Electronics source listings
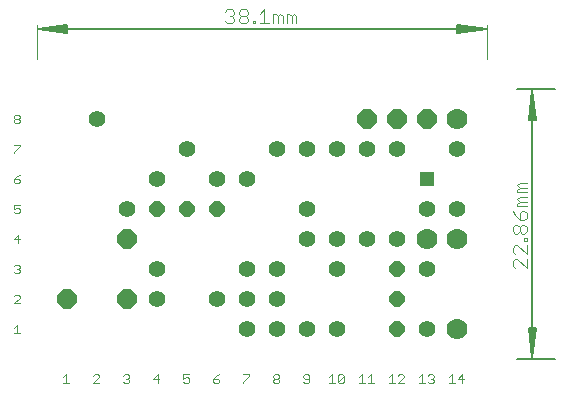
<source format=gtl>
G75*
%MOIN*%
%OFA0B0*%
%FSLAX25Y25*%
%IPPOS*%
%LPD*%
%AMOC8*
5,1,8,0,0,1.08239X$1,22.5*
%
%ADD10C,0.00300*%
%ADD11C,0.00100*%
%ADD12C,0.00500*%
%ADD13C,0.00400*%
%ADD14C,0.00512*%
%ADD15C,0.07000*%
%ADD16C,0.05543*%
%ADD17R,0.04756X0.04756*%
%ADD18OC8,0.06496*%
%ADD19OC8,0.05150*%
D10*
X0018690Y0002217D02*
X0020625Y0002217D01*
X0019657Y0002217D02*
X0019657Y0005119D01*
X0018690Y0004152D01*
X0028690Y0004635D02*
X0029174Y0005119D01*
X0030141Y0005119D01*
X0030625Y0004635D01*
X0030625Y0004152D01*
X0028690Y0002217D01*
X0030625Y0002217D01*
X0038690Y0002700D02*
X0039174Y0002217D01*
X0040141Y0002217D01*
X0040625Y0002700D01*
X0040625Y0003184D01*
X0040141Y0003668D01*
X0039657Y0003668D01*
X0040141Y0003668D02*
X0040625Y0004152D01*
X0040625Y0004635D01*
X0040141Y0005119D01*
X0039174Y0005119D01*
X0038690Y0004635D01*
X0048690Y0003668D02*
X0050625Y0003668D01*
X0050141Y0002217D02*
X0050141Y0005119D01*
X0048690Y0003668D01*
X0058690Y0003668D02*
X0059657Y0004152D01*
X0060141Y0004152D01*
X0060625Y0003668D01*
X0060625Y0002700D01*
X0060141Y0002217D01*
X0059174Y0002217D01*
X0058690Y0002700D01*
X0058690Y0003668D02*
X0058690Y0005119D01*
X0060625Y0005119D01*
X0068690Y0003668D02*
X0070141Y0003668D01*
X0070625Y0003184D01*
X0070625Y0002700D01*
X0070141Y0002217D01*
X0069174Y0002217D01*
X0068690Y0002700D01*
X0068690Y0003668D01*
X0069657Y0004635D01*
X0070625Y0005119D01*
X0078690Y0005119D02*
X0080625Y0005119D01*
X0080625Y0004635D01*
X0078690Y0002700D01*
X0078690Y0002217D01*
X0088690Y0002700D02*
X0089174Y0002217D01*
X0090141Y0002217D01*
X0090625Y0002700D01*
X0090625Y0003184D01*
X0090141Y0003668D01*
X0089174Y0003668D01*
X0088690Y0004152D01*
X0088690Y0004635D01*
X0089174Y0005119D01*
X0090141Y0005119D01*
X0090625Y0004635D01*
X0090625Y0004152D01*
X0090141Y0003668D01*
X0089174Y0003668D02*
X0088690Y0003184D01*
X0088690Y0002700D01*
X0098690Y0002700D02*
X0099174Y0002217D01*
X0100141Y0002217D01*
X0100625Y0002700D01*
X0100625Y0004635D01*
X0100141Y0005119D01*
X0099174Y0005119D01*
X0098690Y0004635D01*
X0098690Y0004152D01*
X0099174Y0003668D01*
X0100625Y0003668D01*
X0107217Y0004152D02*
X0108184Y0005119D01*
X0108184Y0002217D01*
X0107217Y0002217D02*
X0109152Y0002217D01*
X0110163Y0002700D02*
X0112098Y0004635D01*
X0112098Y0002700D01*
X0111614Y0002217D01*
X0110647Y0002217D01*
X0110163Y0002700D01*
X0110163Y0004635D01*
X0110647Y0005119D01*
X0111614Y0005119D01*
X0112098Y0004635D01*
X0117217Y0004152D02*
X0118184Y0005119D01*
X0118184Y0002217D01*
X0117217Y0002217D02*
X0119152Y0002217D01*
X0120163Y0002217D02*
X0122098Y0002217D01*
X0121131Y0002217D02*
X0121131Y0005119D01*
X0120163Y0004152D01*
X0127217Y0004152D02*
X0128184Y0005119D01*
X0128184Y0002217D01*
X0127217Y0002217D02*
X0129152Y0002217D01*
X0130163Y0002217D02*
X0132098Y0004152D01*
X0132098Y0004635D01*
X0131614Y0005119D01*
X0130647Y0005119D01*
X0130163Y0004635D01*
X0130163Y0002217D02*
X0132098Y0002217D01*
X0137217Y0002217D02*
X0139152Y0002217D01*
X0138184Y0002217D02*
X0138184Y0005119D01*
X0137217Y0004152D01*
X0140163Y0004635D02*
X0140647Y0005119D01*
X0141614Y0005119D01*
X0142098Y0004635D01*
X0142098Y0004152D01*
X0141614Y0003668D01*
X0142098Y0003184D01*
X0142098Y0002700D01*
X0141614Y0002217D01*
X0140647Y0002217D01*
X0140163Y0002700D01*
X0141131Y0003668D02*
X0141614Y0003668D01*
X0147217Y0004152D02*
X0148184Y0005119D01*
X0148184Y0002217D01*
X0147217Y0002217D02*
X0149152Y0002217D01*
X0150163Y0003668D02*
X0152098Y0003668D01*
X0151614Y0002217D02*
X0151614Y0005119D01*
X0150163Y0003668D01*
X0004152Y0018817D02*
X0002217Y0018817D01*
X0003184Y0018817D02*
X0003184Y0021719D01*
X0002217Y0020752D01*
X0002217Y0028817D02*
X0004152Y0030752D01*
X0004152Y0031235D01*
X0003668Y0031719D01*
X0002700Y0031719D01*
X0002217Y0031235D01*
X0002217Y0028817D02*
X0004152Y0028817D01*
X0003668Y0038817D02*
X0002700Y0038817D01*
X0002217Y0039300D01*
X0003184Y0040268D02*
X0003668Y0040268D01*
X0004152Y0039784D01*
X0004152Y0039300D01*
X0003668Y0038817D01*
X0003668Y0040268D02*
X0004152Y0040752D01*
X0004152Y0041235D01*
X0003668Y0041719D01*
X0002700Y0041719D01*
X0002217Y0041235D01*
X0003668Y0048817D02*
X0003668Y0051719D01*
X0002217Y0050268D01*
X0004152Y0050268D01*
X0003668Y0058817D02*
X0002700Y0058817D01*
X0002217Y0059300D01*
X0002217Y0060268D02*
X0003184Y0060752D01*
X0003668Y0060752D01*
X0004152Y0060268D01*
X0004152Y0059300D01*
X0003668Y0058817D01*
X0002217Y0060268D02*
X0002217Y0061719D01*
X0004152Y0061719D01*
X0003668Y0068817D02*
X0004152Y0069300D01*
X0004152Y0069784D01*
X0003668Y0070268D01*
X0002217Y0070268D01*
X0002217Y0069300D01*
X0002700Y0068817D01*
X0003668Y0068817D01*
X0002217Y0070268D02*
X0003184Y0071235D01*
X0004152Y0071719D01*
X0002217Y0078817D02*
X0002217Y0079300D01*
X0004152Y0081235D01*
X0004152Y0081719D01*
X0002217Y0081719D01*
X0002700Y0088817D02*
X0002217Y0089300D01*
X0002217Y0089784D01*
X0002700Y0090268D01*
X0003668Y0090268D01*
X0004152Y0089784D01*
X0004152Y0089300D01*
X0003668Y0088817D01*
X0002700Y0088817D01*
X0002700Y0090268D02*
X0002217Y0090752D01*
X0002217Y0091235D01*
X0002700Y0091719D01*
X0003668Y0091719D01*
X0004152Y0091235D01*
X0004152Y0090752D01*
X0003668Y0090268D01*
D11*
X0010013Y0110267D02*
X0010013Y0121767D01*
X0160013Y0121767D02*
X0160013Y0110267D01*
D12*
X0159763Y0120267D02*
X0150013Y0119267D01*
X0150013Y0119039D02*
X0159763Y0120267D01*
X0150013Y0121267D01*
X0150013Y0121495D02*
X0150013Y0119039D01*
X0150013Y0119767D02*
X0159763Y0120267D01*
X0150013Y0120767D01*
X0150013Y0121495D02*
X0159763Y0120267D01*
X0010263Y0120267D01*
X0020013Y0119267D01*
X0020013Y0119039D02*
X0010263Y0120267D01*
X0020013Y0121267D01*
X0020013Y0121495D02*
X0020013Y0119039D01*
X0020013Y0119767D02*
X0010263Y0120267D01*
X0020013Y0120767D01*
X0020013Y0121495D02*
X0010263Y0120267D01*
D13*
X0072552Y0122984D02*
X0073320Y0122217D01*
X0074854Y0122217D01*
X0075622Y0122984D01*
X0075622Y0123751D01*
X0074854Y0124519D01*
X0074087Y0124519D01*
X0074854Y0124519D02*
X0075622Y0125286D01*
X0075622Y0126053D01*
X0074854Y0126821D01*
X0073320Y0126821D01*
X0072552Y0126053D01*
X0077156Y0126053D02*
X0077156Y0125286D01*
X0077924Y0124519D01*
X0079458Y0124519D01*
X0080226Y0123751D01*
X0080226Y0122984D01*
X0079458Y0122217D01*
X0077924Y0122217D01*
X0077156Y0122984D01*
X0077156Y0123751D01*
X0077924Y0124519D01*
X0079458Y0124519D02*
X0080226Y0125286D01*
X0080226Y0126053D01*
X0079458Y0126821D01*
X0077924Y0126821D01*
X0077156Y0126053D01*
X0081760Y0122984D02*
X0082528Y0122984D01*
X0082528Y0122217D01*
X0081760Y0122217D01*
X0081760Y0122984D01*
X0084062Y0122217D02*
X0087131Y0122217D01*
X0085597Y0122217D02*
X0085597Y0126821D01*
X0084062Y0125286D01*
X0088666Y0125286D02*
X0088666Y0122217D01*
X0090201Y0122217D02*
X0090201Y0124519D01*
X0090968Y0125286D01*
X0091735Y0124519D01*
X0091735Y0122217D01*
X0093270Y0122217D02*
X0093270Y0125286D01*
X0094037Y0125286D01*
X0094805Y0124519D01*
X0095572Y0125286D01*
X0096339Y0124519D01*
X0096339Y0122217D01*
X0094805Y0122217D02*
X0094805Y0124519D01*
X0090201Y0124519D02*
X0089433Y0125286D01*
X0088666Y0125286D01*
X0169982Y0068127D02*
X0170749Y0068895D01*
X0173051Y0068895D01*
X0173051Y0067360D02*
X0170749Y0067360D01*
X0169982Y0068127D01*
X0170749Y0067360D02*
X0169982Y0066593D01*
X0169982Y0065825D01*
X0173051Y0065825D01*
X0173051Y0064291D02*
X0170749Y0064291D01*
X0169982Y0063523D01*
X0170749Y0062756D01*
X0173051Y0062756D01*
X0173051Y0061222D02*
X0169982Y0061222D01*
X0169982Y0061989D01*
X0170749Y0062756D01*
X0171517Y0059687D02*
X0170749Y0058920D01*
X0170749Y0056618D01*
X0172284Y0056618D01*
X0173051Y0057385D01*
X0173051Y0058920D01*
X0172284Y0059687D01*
X0171517Y0059687D01*
X0169215Y0058152D02*
X0170749Y0056618D01*
X0169982Y0055083D02*
X0169215Y0055083D01*
X0168447Y0054316D01*
X0168447Y0052781D01*
X0169215Y0052014D01*
X0169982Y0052014D01*
X0170749Y0052781D01*
X0170749Y0054316D01*
X0171517Y0055083D01*
X0172284Y0055083D01*
X0173051Y0054316D01*
X0173051Y0052781D01*
X0172284Y0052014D01*
X0171517Y0052014D01*
X0170749Y0052781D01*
X0170749Y0054316D02*
X0169982Y0055083D01*
X0169215Y0058152D02*
X0168447Y0059687D01*
X0172284Y0050479D02*
X0173051Y0050479D01*
X0173051Y0049712D01*
X0172284Y0049712D01*
X0172284Y0050479D01*
X0173051Y0048177D02*
X0173051Y0045108D01*
X0169982Y0048177D01*
X0169215Y0048177D01*
X0168447Y0047410D01*
X0168447Y0045875D01*
X0169215Y0045108D01*
X0169215Y0043573D02*
X0168447Y0042806D01*
X0168447Y0041271D01*
X0169215Y0040504D01*
X0169215Y0043573D02*
X0169982Y0043573D01*
X0173051Y0040504D01*
X0173051Y0043573D01*
D14*
X0173756Y0020503D02*
X0176270Y0020503D01*
X0175013Y0010523D01*
X0176037Y0020503D01*
X0175525Y0020503D02*
X0175013Y0010523D01*
X0173990Y0020503D01*
X0173756Y0020503D02*
X0175013Y0010523D01*
X0174501Y0020503D01*
X0175013Y0010523D02*
X0175013Y0100011D01*
X0176037Y0090030D01*
X0176270Y0090030D02*
X0175013Y0100011D01*
X0173990Y0090030D01*
X0173756Y0090030D02*
X0176270Y0090030D01*
X0175525Y0090030D02*
X0175013Y0100011D01*
X0174501Y0090030D01*
X0173756Y0090030D02*
X0175013Y0100011D01*
X0170013Y0100267D02*
X0182690Y0100267D01*
X0182690Y0010267D02*
X0170013Y0010267D01*
D15*
X0150013Y0020267D03*
X0150013Y0050267D03*
X0140013Y0050267D03*
X0150013Y0090267D03*
D16*
X0150013Y0080267D03*
X0130013Y0080267D03*
X0120013Y0080267D03*
X0110013Y0080267D03*
X0100013Y0080267D03*
X0090013Y0080267D03*
X0080013Y0070267D03*
X0070013Y0070267D03*
X0060013Y0080267D03*
X0050013Y0070267D03*
X0040013Y0060267D03*
X0050013Y0040267D03*
X0050013Y0030267D03*
X0070013Y0030267D03*
X0080013Y0030267D03*
X0090013Y0030267D03*
X0090013Y0040267D03*
X0080013Y0040267D03*
X0100013Y0050267D03*
X0110013Y0050267D03*
X0120013Y0050267D03*
X0130013Y0050267D03*
X0140013Y0040267D03*
X0140013Y0060267D03*
X0150013Y0060267D03*
X0110013Y0040267D03*
X0100013Y0060267D03*
X0100013Y0020267D03*
X0110013Y0020267D03*
X0090013Y0020267D03*
X0080013Y0020267D03*
X0140013Y0020267D03*
X0030013Y0090267D03*
D17*
X0140013Y0070267D03*
D18*
X0140013Y0090267D03*
X0130013Y0090267D03*
X0120013Y0090267D03*
X0040013Y0050267D03*
X0040013Y0030267D03*
X0020013Y0030267D03*
D19*
X0050013Y0060267D03*
X0060013Y0060267D03*
X0070013Y0060267D03*
X0130013Y0040267D03*
X0130013Y0030267D03*
X0130013Y0020267D03*
M02*

</source>
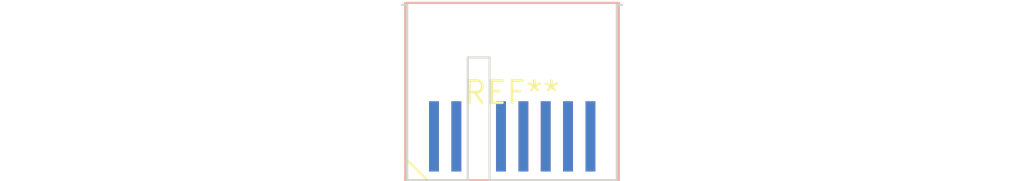
<source format=kicad_pcb>
(kicad_pcb (version 20240108) (generator pcbnew)

  (general
    (thickness 1.6)
  )

  (paper "A4")
  (layers
    (0 "F.Cu" signal)
    (31 "B.Cu" signal)
    (32 "B.Adhes" user "B.Adhesive")
    (33 "F.Adhes" user "F.Adhesive")
    (34 "B.Paste" user)
    (35 "F.Paste" user)
    (36 "B.SilkS" user "B.Silkscreen")
    (37 "F.SilkS" user "F.Silkscreen")
    (38 "B.Mask" user)
    (39 "F.Mask" user)
    (40 "Dwgs.User" user "User.Drawings")
    (41 "Cmts.User" user "User.Comments")
    (42 "Eco1.User" user "User.Eco1")
    (43 "Eco2.User" user "User.Eco2")
    (44 "Edge.Cuts" user)
    (45 "Margin" user)
    (46 "B.CrtYd" user "B.Courtyard")
    (47 "F.CrtYd" user "F.Courtyard")
    (48 "B.Fab" user)
    (49 "F.Fab" user)
    (50 "User.1" user)
    (51 "User.2" user)
    (52 "User.3" user)
    (53 "User.4" user)
    (54 "User.5" user)
    (55 "User.6" user)
    (56 "User.7" user)
    (57 "User.8" user)
    (58 "User.9" user)
  )

  (setup
    (pad_to_mask_clearance 0)
    (pcbplotparams
      (layerselection 0x00010fc_ffffffff)
      (plot_on_all_layers_selection 0x0000000_00000000)
      (disableapertmacros false)
      (usegerberextensions false)
      (usegerberattributes false)
      (usegerberadvancedattributes false)
      (creategerberjobfile false)
      (dashed_line_dash_ratio 12.000000)
      (dashed_line_gap_ratio 3.000000)
      (svgprecision 4)
      (plotframeref false)
      (viasonmask false)
      (mode 1)
      (useauxorigin false)
      (hpglpennumber 1)
      (hpglpenspeed 20)
      (hpglpendiameter 15.000000)
      (dxfpolygonmode false)
      (dxfimperialunits false)
      (dxfusepcbnewfont false)
      (psnegative false)
      (psa4output false)
      (plotreference false)
      (plotvalue false)
      (plotinvisibletext false)
      (sketchpadsonfab false)
      (subtractmaskfromsilk false)
      (outputformat 1)
      (mirror false)
      (drillshape 1)
      (scaleselection 1)
      (outputdirectory "")
    )
  )

  (net 0 "")

  (footprint "Samtec_MECF-08-0_-L-DV_2x08_P1.27mm_Polarized_Edge" (layer "F.Cu") (at 0 0))

)

</source>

● TASK BRIEF: Looking at the entries above, can you reproduce exactly the lines from the one that holds "X0127217Y0004152D02*" through the one that holds "X0004152Y0059300D01*", and only those?

● SOLUTION FOR THIS TASK:
X0127217Y0004152D02*
X0128184Y0005119D01*
X0128184Y0002217D01*
X0127217Y0002217D02*
X0129152Y0002217D01*
X0130163Y0002217D02*
X0132098Y0004152D01*
X0132098Y0004635D01*
X0131614Y0005119D01*
X0130647Y0005119D01*
X0130163Y0004635D01*
X0130163Y0002217D02*
X0132098Y0002217D01*
X0137217Y0002217D02*
X0139152Y0002217D01*
X0138184Y0002217D02*
X0138184Y0005119D01*
X0137217Y0004152D01*
X0140163Y0004635D02*
X0140647Y0005119D01*
X0141614Y0005119D01*
X0142098Y0004635D01*
X0142098Y0004152D01*
X0141614Y0003668D01*
X0142098Y0003184D01*
X0142098Y0002700D01*
X0141614Y0002217D01*
X0140647Y0002217D01*
X0140163Y0002700D01*
X0141131Y0003668D02*
X0141614Y0003668D01*
X0147217Y0004152D02*
X0148184Y0005119D01*
X0148184Y0002217D01*
X0147217Y0002217D02*
X0149152Y0002217D01*
X0150163Y0003668D02*
X0152098Y0003668D01*
X0151614Y0002217D02*
X0151614Y0005119D01*
X0150163Y0003668D01*
X0004152Y0018817D02*
X0002217Y0018817D01*
X0003184Y0018817D02*
X0003184Y0021719D01*
X0002217Y0020752D01*
X0002217Y0028817D02*
X0004152Y0030752D01*
X0004152Y0031235D01*
X0003668Y0031719D01*
X0002700Y0031719D01*
X0002217Y0031235D01*
X0002217Y0028817D02*
X0004152Y0028817D01*
X0003668Y0038817D02*
X0002700Y0038817D01*
X0002217Y0039300D01*
X0003184Y0040268D02*
X0003668Y0040268D01*
X0004152Y0039784D01*
X0004152Y0039300D01*
X0003668Y0038817D01*
X0003668Y0040268D02*
X0004152Y0040752D01*
X0004152Y0041235D01*
X0003668Y0041719D01*
X0002700Y0041719D01*
X0002217Y0041235D01*
X0003668Y0048817D02*
X0003668Y0051719D01*
X0002217Y0050268D01*
X0004152Y0050268D01*
X0003668Y0058817D02*
X0002700Y0058817D01*
X0002217Y0059300D01*
X0002217Y0060268D02*
X0003184Y0060752D01*
X0003668Y0060752D01*
X0004152Y0060268D01*
X0004152Y0059300D01*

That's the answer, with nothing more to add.